En quoi tout cela est-il si difficile ? Les prérogatives nationales, qui seraient un domaine sacro-saint, sont souvent invoquées, mais en général par les chancelleries concernées ! Quant aux parlements eux-mêmes, en particulier le parlement français - je ne parle pas du parlement anglais qui, comme chacun le sait, possède un particularisme très marqué -, ils ne verraient pas d'objection à ce que l'on réalise des avancées significatives dans ces domaines.

Pour ma part, je souhaite que l'on réexamine à la base les questions relatives au troisième pilier, c'est-à-dire à l'espace judiciaire et juridique européen, en se posant à nouveau les questions fondamentales.
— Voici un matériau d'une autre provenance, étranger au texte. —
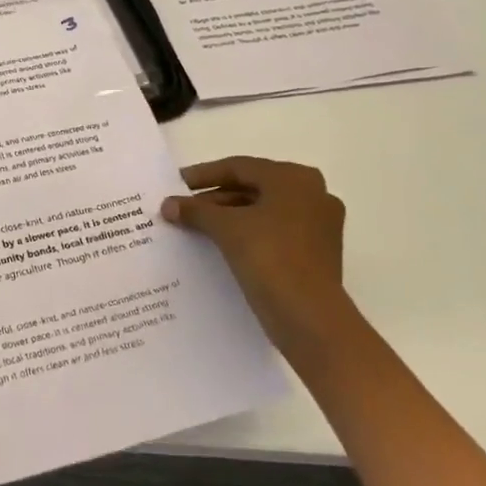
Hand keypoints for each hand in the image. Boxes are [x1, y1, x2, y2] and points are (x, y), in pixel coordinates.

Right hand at [161, 156, 347, 349]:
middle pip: (252, 188)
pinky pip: (273, 232)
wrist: (309, 317)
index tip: (176, 184)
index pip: (239, 167)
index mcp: (295, 179)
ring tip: (195, 227)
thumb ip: (195, 210)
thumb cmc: (269, 257)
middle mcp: (313, 195)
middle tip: (183, 208)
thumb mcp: (225, 228)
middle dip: (214, 198)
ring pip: (262, 211)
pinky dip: (246, 234)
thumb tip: (168, 204)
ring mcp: (318, 226)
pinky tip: (219, 245)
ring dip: (228, 217)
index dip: (203, 174)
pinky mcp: (315, 253)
L'esprit nouveau créé par le traité de Lisbonne le permet, et la présidence française pourrait être, selon moi, l'occasion de proposer à nos partenaires de réaliser des progrès importants dans ces domaines. Affirmons-le gentiment mais fermement : si nous ne voulons pas, tous ensemble, nous doter des moyens nécessaires pour résoudre ces problèmes, la formule des coopérations renforcées, qui est souvent et à juste titre rappelée dans le nouveau traité, nous permettra de réaliser des avancées auxquelles les autres pays finiront par se rallier.

J'ai peur d'avoir dépassé mon temps de parole, et je vous prie de m'en excuser. Je conclurai en disant - et c'est l'essentiel - que mon groupe, pour lequel, comme vous le savez, le projet européen a toujours été la plus claire et la plus constante raison d'être, votera ce budget, abordant avec confiance l'année 2008, qui devrait marquer, nous l'espérons beaucoup, le renouveau de la construction européenne, auquel, je n'en doute pas, monsieur le secrétaire d'État, notre pays contribuera avec détermination.